5 exercises on SRE reliability practice — indicators, objectives, and budgets.
0 / 5 completed
1 / 5
What is an SLI in SRE?
A Service Level Indicator (SLI) is a carefully chosen, quantitative measurement of a service's behavior — typically a ratio of good events to total events. Common SLIs include availability (successful requests / total requests), latency (proportion of requests faster than a threshold), and error rate. A good SLI reflects what users actually care about and is measurable from real traffic. SLIs are the raw signal on which objectives and alerting are built; choosing meaningful ones is the foundation of reliability practice.
2 / 5
What is an SLO?
A Service Level Objective (SLO) is a target you set for an SLI over a defined time window — for example, "99.9% of requests succeed over 30 days." It expresses the reliability bar the team commits to internally, balancing user happiness against the cost and pace of development. SLOs are deliberately not 100%, because perfect reliability is impossibly expensive and stifles change.
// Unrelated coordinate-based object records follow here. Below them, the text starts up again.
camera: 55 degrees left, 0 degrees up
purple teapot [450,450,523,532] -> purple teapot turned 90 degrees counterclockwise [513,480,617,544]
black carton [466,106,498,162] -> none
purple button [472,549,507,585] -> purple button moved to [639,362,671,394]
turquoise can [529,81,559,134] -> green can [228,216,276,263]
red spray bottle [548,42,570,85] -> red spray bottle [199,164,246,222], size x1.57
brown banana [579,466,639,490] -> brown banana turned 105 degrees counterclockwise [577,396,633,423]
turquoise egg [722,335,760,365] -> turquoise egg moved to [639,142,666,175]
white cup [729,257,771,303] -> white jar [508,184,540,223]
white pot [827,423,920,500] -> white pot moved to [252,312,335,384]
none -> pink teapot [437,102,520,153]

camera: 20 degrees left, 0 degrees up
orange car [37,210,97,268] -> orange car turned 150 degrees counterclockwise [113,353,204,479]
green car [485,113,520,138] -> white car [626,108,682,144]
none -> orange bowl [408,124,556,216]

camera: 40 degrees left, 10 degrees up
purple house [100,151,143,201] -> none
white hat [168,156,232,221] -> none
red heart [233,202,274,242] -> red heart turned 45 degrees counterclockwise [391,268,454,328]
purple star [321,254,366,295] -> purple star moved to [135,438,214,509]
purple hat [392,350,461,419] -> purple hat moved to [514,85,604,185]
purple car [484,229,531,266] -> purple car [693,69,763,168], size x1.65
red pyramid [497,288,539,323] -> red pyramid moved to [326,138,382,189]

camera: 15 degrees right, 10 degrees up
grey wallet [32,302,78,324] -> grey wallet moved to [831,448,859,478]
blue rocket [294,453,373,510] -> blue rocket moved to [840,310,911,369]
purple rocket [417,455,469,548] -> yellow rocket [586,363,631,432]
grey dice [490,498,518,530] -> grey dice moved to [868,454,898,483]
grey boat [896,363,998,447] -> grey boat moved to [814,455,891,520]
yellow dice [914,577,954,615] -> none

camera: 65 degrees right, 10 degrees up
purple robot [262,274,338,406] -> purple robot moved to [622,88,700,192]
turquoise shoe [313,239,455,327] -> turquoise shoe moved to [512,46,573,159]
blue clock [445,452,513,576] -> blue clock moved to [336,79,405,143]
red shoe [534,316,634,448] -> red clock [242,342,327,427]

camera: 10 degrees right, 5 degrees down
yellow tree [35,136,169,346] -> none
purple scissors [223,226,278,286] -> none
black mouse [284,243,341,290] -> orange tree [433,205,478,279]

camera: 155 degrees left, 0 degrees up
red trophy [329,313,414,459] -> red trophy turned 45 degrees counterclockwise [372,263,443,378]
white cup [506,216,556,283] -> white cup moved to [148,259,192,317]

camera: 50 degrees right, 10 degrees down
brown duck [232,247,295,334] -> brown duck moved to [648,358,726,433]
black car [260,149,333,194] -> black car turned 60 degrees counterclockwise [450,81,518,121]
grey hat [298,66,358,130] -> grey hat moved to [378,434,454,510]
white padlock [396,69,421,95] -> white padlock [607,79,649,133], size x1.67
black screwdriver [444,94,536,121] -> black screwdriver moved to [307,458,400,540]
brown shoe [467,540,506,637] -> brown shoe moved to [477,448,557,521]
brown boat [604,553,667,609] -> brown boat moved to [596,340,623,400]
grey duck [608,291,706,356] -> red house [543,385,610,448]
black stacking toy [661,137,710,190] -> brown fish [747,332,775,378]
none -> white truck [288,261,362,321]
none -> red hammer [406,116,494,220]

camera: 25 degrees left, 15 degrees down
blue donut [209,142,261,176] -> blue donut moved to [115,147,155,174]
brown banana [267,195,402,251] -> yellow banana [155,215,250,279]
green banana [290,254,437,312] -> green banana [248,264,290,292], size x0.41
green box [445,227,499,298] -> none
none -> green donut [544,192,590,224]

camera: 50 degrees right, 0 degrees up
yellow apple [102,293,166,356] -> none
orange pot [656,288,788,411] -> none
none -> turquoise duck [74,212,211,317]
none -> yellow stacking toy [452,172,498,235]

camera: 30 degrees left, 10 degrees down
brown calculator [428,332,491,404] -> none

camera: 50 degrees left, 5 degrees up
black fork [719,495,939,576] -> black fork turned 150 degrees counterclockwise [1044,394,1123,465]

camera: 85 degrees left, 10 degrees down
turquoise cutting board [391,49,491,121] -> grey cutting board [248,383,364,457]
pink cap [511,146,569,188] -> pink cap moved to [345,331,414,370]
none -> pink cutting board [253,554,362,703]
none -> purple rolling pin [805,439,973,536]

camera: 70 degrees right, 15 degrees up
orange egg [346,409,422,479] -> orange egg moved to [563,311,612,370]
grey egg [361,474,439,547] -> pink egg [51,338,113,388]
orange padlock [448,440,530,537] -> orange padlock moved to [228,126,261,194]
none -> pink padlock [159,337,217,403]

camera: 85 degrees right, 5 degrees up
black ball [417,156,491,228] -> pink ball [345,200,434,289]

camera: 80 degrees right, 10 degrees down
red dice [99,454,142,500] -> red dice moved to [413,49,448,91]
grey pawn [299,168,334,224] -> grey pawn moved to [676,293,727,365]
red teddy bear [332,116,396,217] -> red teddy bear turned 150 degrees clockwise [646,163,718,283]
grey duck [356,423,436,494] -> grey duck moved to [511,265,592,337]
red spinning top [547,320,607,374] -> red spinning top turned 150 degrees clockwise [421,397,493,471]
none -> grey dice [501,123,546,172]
They differ from an SLA, which is a contractual promise to customers with penalties; the SLO is usually stricter than the SLA.
3 / 5
What is an error budget?
An error budget is the complement of the SLO: if your availability SLO is 99.9%, then 0.1% of requests may fail — that 0.1% is the budget. It reframes reliability as a resource to spend. While budget remains, teams can ship features and take calculated risks; when it is exhausted, the policy is to freeze risky changes and focus on stability. This aligns developers and operators around a shared, data-driven decision rule instead of arguing subjectively about whether to release.
4 / 5
What is burn rate in SLO-based alerting?
Burn rate measures how quickly you are consuming your error budget compared to a sustainable pace. A burn rate of 1 spends the entire budget exactly over the SLO window; a burn rate of 10 would exhaust a 30-day budget in 3 days. Alerting on burn rate — often with multiple windows (a fast one for sharp outages, a slow one for steady degradation) — produces alerts that are both timely and low-noise, firing on genuine threats to the SLO rather than on every transient blip.
5 / 5
What is toil in SRE?
Toil is the kind of operational work that is manual, repetitive, automatable, tactical, devoid of enduring value, and grows linearly as the service grows — think manually restarting services, applying repetitive config changes, or handling routine tickets. SRE practice caps the time spent on toil (often around 50%) so engineers retain capacity for engineering that durably reduces future work. Identifying and automating away toil is a core SRE responsibility, because unchecked toil crowds out improvement and burns people out.